> [Texto fornecido]:
---------------

Segundo a BBC News, uma pesquisa do Centro para Estudos Internacionais e Estratégicos (CSIS) apontou 224 casos de espionagem contra os EUA atribuídos à China, entre 2000 de 2023.
Mas há outra visão. A BBC News, por exemplo, questiona no título de sua reportagem se a lei do Texas é mesmo uma questão de “segurança nacional ou é xenofobia” — no caso do foco na China, sinofobia.
A American Civil Liberties Union (ACLU), por sua vez, disse que não há provas de que a segurança nacional tenha sido afetada por chineses que compraram ou alugaram imóveis no Texas. “Algumas autoridades estão confundindo o povo chinês com o governo da China”, afirma a ACLU.
Os críticos da lei afirmam que ela é discriminatória e irá expor qualquer pessoa com aparência chinesa a uma fiscalização injusta, segundo a BBC News. O deputado estadual Gene Wu, que lidera a oposição à lei, declarou que ela “é antiasiática, anti-imigrante, especialmente contra os sino-americanos”.
A “caça às bruxas chinesas” já dura cerca de 150 anos. Agravou-se em 1882, quando o Congresso dos EUA aprovou a Lei de Exclusão de Chineses (Chinese Exclusion Act). Segundo a BBC, a norma proibiu a imigração de trabalhadores da China.
Os chineses que vivem atualmente no Texas apelidaram a nova medida legislativa de “Lei de Exclusão de Chineses de 2025”. Pelo menos 120 mil pessoas nascidas na China continental vivem no estado. Muitas delas tocam pequenas empresas que se dedicam a atender à própria comunidade.

---------------

> [Dados extraídos]:
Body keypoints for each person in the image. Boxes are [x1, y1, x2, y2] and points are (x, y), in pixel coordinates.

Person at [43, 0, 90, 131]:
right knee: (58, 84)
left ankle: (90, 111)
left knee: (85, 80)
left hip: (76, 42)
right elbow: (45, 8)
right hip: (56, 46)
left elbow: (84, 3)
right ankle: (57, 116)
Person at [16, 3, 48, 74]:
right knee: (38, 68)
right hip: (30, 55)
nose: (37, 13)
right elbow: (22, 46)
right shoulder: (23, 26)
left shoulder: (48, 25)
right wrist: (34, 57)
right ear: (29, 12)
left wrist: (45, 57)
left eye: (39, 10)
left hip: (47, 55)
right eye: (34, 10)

---------------

> [Enunciado da tarefa]:
Dê continuidade ao texto sobre a lei do Texas e os chineses que vivem no estado, começando logo depois da última frase. Os dados acima são um material à parte, sem ligação com o texto.

> [Resultado da tarefa]:
Mas há também empresas multinacionais de grande porte. Nos últimos anos, 34 empresas registraram 38 projetos de investimento no estado. Segundo a BBC News, tais projetos somam US$ 2,7 bilhões em capital e geram 4.682 empregos, de acordo com um relatório de autoridades estaduais.
Todas essas empresas serão afetadas pela lei. Por isso, algumas companhias de médio e grande portes já buscam alternativas fora do estado.
O que mais diz a lei
Os chineses — e cidadãos dos três outros países listados — que não obedecerem à norma estarão sujeitos a multas acima de US$ 250 mil ou à pena de prisão. São isentos os indivíduos que se naturalizaram ou obtiveram residência no país (green card).
Esses estrangeiros não podem adquirir — nem herdar ou ganhar — quaisquer propriedades residenciais, comerciais ou industriais. Isso significa que empresas não podem ter depósitos ou outras instalações de logística, fábricas, prédios de escritório, lojas em shopping centers etc.
Eles também não podem ser donos de terras para plantação ou criação de animais, produção de madeira ou qualquer outro fim. A proibição inclui construção de celeiro e estábulo e sistemas de irrigação. Os imigrantes e instituições das referidas nacionalidades também não têm direito a águas ou ao lençol freático.
Ainda segundo a regra, as pessoas e organizações dos países mencionados não têm direitos de exploração de minerais, minas, pedreiras, madeira, petróleo e gás. Não podem adquirir direitos de uso, venda ou transferência de recursos aquáticos, porque podem impactar projetos agrícolas, industriais e municipais que dependem de tais direitos.
Eles também estão proibidos de alugar ou arrendar propriedades imobiliárias, a não ser por menos de um ano. Isso vale para empresas em que esses estrangeiros têm participação acionária minoritária, se a sede da organização se localiza em outro país.
A lei inclui praticamente todo tipo de empresa. E descreve, especificamente, organizações proibidas de adquirir imóveis, tais como:
“Entidades governamentais; empresas estatais controladas de forma direta ou indireta pelos países designados; organizações com sede ou controle de indivíduos desses países; organizações com participação majoritária de estrangeiros; indivíduos domiciliados em país designado; membros de um partido político de um desses países.”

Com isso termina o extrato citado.